Health services and linkages with the facility
Various criteria were used to accept women into MWHs, from identified obstetric risk factors for complications, to open admission. Women were advised to stay for between one to four weeks before childbirth and, in some MWHs, for up to seven days after birth. Two studies suggested that sometimes uncertainty around a woman’s due date meant that she did not know when it was appropriate to come to the MWH [30, 32]. MWHs were sometimes also used as places for women to stay before and after undergoing postpartum tubal ligation at the hospital or other health facilities [10, 33, 38].
Studies suggest that strong referral and communication systems between the MWH and the facilities they are linked to are important, as well as a focus on providing high quality care in both the MWH and the facility linked to the MWH [14, 16, 17, 25, 26, 32, 34, 37, 39, 40]. The type and quality of maternity care services received by women varied. Three studies noted that there were no regular visits by health care providers to the MWH and that referral from the MWH to the facility was not smooth [10, 29, 36]. In other sites, women regularly attended the nearby health facility, or were visited in the MWH by staff from the facility [14, 26, 31]. Standard guidelines for care processes, including criteria for admissions, diagnostic and clinical guidelines for identifying risk factors, and protocols for treatment in MWH settings, were reported in Cuba [16].

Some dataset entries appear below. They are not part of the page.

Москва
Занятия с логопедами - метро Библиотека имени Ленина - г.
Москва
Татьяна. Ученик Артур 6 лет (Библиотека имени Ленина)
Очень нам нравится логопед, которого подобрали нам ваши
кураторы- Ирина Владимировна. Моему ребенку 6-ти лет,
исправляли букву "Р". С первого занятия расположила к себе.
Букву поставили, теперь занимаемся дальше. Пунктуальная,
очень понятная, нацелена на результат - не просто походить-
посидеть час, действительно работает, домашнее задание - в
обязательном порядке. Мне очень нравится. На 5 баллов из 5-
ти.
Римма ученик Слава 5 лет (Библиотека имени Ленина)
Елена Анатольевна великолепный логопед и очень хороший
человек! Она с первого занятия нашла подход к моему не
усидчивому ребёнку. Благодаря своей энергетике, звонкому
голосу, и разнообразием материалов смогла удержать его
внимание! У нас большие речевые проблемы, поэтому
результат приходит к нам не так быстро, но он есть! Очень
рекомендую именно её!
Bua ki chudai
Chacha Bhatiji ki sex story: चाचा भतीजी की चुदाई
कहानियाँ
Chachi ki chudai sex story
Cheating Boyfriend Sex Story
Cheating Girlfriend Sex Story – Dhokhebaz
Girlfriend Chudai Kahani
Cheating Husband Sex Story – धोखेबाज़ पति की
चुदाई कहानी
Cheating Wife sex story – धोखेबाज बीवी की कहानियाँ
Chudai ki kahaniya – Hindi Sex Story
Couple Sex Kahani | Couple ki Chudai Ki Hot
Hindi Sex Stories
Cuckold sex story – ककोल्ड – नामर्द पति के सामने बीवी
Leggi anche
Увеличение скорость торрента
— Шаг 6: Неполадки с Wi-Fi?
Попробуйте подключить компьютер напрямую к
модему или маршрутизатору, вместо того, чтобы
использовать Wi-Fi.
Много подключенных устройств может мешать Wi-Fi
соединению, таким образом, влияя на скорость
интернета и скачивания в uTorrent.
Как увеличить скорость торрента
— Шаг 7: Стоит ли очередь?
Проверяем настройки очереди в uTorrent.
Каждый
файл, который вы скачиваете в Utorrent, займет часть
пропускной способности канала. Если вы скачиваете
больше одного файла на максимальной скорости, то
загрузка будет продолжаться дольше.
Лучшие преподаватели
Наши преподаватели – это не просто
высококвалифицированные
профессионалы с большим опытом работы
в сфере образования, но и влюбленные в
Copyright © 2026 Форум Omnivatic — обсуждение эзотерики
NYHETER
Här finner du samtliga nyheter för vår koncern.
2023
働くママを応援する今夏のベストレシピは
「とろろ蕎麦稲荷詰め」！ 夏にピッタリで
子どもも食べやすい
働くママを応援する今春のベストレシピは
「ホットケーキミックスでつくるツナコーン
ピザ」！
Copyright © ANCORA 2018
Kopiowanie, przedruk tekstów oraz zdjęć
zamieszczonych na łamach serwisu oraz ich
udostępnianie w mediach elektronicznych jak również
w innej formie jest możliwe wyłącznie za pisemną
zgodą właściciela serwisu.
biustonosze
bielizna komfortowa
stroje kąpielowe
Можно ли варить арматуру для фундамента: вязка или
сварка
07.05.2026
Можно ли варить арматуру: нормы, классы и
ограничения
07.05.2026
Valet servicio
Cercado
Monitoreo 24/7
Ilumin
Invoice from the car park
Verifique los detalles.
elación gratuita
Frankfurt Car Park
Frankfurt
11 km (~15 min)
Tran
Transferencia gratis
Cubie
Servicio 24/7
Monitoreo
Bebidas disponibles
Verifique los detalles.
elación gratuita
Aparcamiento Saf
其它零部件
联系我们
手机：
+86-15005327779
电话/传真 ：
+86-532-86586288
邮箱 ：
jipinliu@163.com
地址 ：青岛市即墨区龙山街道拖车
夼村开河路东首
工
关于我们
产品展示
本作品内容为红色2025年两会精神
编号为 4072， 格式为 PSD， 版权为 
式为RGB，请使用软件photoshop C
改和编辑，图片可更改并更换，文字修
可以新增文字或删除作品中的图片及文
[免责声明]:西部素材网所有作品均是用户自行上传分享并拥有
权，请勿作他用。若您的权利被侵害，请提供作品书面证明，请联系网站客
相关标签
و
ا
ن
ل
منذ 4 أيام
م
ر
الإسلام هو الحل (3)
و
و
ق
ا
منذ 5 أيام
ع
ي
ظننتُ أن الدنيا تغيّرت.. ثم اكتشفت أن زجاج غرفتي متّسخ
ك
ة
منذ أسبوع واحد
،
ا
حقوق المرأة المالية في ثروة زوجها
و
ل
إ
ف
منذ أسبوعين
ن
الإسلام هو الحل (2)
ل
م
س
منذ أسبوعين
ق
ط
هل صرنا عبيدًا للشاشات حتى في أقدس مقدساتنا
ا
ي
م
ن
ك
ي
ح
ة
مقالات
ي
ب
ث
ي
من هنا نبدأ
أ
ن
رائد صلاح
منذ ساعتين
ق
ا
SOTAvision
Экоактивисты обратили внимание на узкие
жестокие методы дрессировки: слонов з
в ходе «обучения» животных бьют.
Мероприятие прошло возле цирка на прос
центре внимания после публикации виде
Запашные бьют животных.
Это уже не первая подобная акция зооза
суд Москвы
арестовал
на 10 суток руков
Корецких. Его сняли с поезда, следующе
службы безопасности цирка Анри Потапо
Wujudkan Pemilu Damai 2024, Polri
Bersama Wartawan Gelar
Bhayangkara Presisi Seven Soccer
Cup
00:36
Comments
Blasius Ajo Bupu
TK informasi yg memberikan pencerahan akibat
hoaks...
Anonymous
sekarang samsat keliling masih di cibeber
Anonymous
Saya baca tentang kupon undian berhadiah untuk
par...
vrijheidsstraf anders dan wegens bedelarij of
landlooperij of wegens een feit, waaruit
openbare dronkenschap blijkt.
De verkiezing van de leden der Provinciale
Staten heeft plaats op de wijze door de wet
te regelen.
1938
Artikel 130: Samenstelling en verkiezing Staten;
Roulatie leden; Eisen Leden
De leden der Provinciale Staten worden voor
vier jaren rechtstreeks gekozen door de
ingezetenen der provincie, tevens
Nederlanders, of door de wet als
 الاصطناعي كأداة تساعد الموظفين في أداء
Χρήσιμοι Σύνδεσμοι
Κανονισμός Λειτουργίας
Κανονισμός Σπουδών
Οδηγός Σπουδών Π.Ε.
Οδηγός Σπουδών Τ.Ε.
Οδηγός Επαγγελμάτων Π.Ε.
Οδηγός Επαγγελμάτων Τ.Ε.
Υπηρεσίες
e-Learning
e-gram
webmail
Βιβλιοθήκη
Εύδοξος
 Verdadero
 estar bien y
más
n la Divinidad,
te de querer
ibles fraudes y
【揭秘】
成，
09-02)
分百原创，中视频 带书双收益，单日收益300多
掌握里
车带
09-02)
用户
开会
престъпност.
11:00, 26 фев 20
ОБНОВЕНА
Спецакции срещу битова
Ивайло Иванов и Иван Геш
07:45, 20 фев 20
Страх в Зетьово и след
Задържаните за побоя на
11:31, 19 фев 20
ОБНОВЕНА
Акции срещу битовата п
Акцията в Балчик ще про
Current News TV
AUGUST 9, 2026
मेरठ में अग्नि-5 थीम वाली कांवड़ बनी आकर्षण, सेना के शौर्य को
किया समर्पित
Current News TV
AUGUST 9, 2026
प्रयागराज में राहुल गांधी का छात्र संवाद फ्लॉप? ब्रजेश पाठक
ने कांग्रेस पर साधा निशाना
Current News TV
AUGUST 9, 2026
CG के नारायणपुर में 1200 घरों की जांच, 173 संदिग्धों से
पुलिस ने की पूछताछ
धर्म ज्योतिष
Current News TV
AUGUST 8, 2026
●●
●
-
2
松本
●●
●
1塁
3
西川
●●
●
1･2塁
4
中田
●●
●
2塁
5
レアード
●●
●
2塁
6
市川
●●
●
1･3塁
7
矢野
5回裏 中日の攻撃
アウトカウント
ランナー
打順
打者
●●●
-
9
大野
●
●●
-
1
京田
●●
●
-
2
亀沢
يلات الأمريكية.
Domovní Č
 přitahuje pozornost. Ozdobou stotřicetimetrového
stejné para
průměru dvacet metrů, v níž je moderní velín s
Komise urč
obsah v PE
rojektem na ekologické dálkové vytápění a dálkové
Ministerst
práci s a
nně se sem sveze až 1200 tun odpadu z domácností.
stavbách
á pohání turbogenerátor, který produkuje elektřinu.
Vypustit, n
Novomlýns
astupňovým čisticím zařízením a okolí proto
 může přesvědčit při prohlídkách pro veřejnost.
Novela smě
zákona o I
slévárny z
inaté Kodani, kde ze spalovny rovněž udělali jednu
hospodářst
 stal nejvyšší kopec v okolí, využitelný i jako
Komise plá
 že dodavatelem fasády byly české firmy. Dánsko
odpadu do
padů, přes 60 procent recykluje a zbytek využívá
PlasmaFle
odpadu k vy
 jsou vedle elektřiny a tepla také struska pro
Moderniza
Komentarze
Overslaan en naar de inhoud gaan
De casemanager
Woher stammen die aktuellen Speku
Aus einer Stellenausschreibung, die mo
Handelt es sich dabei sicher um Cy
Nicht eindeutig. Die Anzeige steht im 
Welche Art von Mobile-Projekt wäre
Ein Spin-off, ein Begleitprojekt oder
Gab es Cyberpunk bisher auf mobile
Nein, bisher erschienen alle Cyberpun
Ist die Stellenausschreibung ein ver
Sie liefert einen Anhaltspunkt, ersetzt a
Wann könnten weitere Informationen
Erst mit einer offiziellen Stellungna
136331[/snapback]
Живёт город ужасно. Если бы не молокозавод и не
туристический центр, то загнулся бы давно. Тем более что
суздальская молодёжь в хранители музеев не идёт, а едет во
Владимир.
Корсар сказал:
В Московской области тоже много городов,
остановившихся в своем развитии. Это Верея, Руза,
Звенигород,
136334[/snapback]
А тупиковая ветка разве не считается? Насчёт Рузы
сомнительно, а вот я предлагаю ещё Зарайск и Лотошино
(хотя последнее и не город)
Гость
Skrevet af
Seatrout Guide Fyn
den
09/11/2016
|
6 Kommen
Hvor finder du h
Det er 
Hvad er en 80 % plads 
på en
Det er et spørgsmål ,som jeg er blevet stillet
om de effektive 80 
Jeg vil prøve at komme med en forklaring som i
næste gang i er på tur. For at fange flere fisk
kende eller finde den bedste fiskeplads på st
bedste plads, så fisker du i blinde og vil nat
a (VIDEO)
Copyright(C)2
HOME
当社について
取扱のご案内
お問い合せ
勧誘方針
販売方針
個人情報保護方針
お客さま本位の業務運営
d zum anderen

Community involvement and sensitivity to cultural norms
Linking with traditional birth attendants (TBAs) was seen as enabling the success of MWH programmes. Five studies identified this as critical to facilitating access to MWHs, specifically, through the training of TBAs and the integration of them into the preparation for birth and birthing process both at the MWH and at the facility [24,25,26,27, 39].
In four studies, the integration of cultural norms around birthing and improved awareness that the MWH provided respectful and humanized care were key to getting women and their families to use both MWH and the nearby facility for birth [17, 23,24,25]. Finally, on the issue of cultural norms, concerns were expressed by women in Guatemala around health workers belonging to a different cultural group to those attending MWH, and the potential for this to pose linguistic challenges and also to undermine respect for a woman’s cultural beliefs [17, 31].
A number of studies identified outreach to the community, often using existing community health structures, as key to the success of a MWH project [25,26,27,28].
Community involvement was important to identify cultural factors that affected the use of the MHW; for example, family members, namely the husband or mother-in-law, would not “allow” women to use the MWH or to be away from the household for an extended length of time due to childcare and other household duties [17, 27, 31, 36, 37]. Awareness building efforts were especially important in places where community members had little knowledge of the MWH, which in itself constituted an important barrier to MWH use [17, 28, 36].
Overall, activities to increase community awareness of the MWH services were considered a vital facilitator of MWH uptake [10, 13, 15, 25, 26, 31]. MWHs were embraced in those communities where family members and the larger community had been made aware of the importance of facility births [10, 13, 15, 17, 24, 25, 28, 31].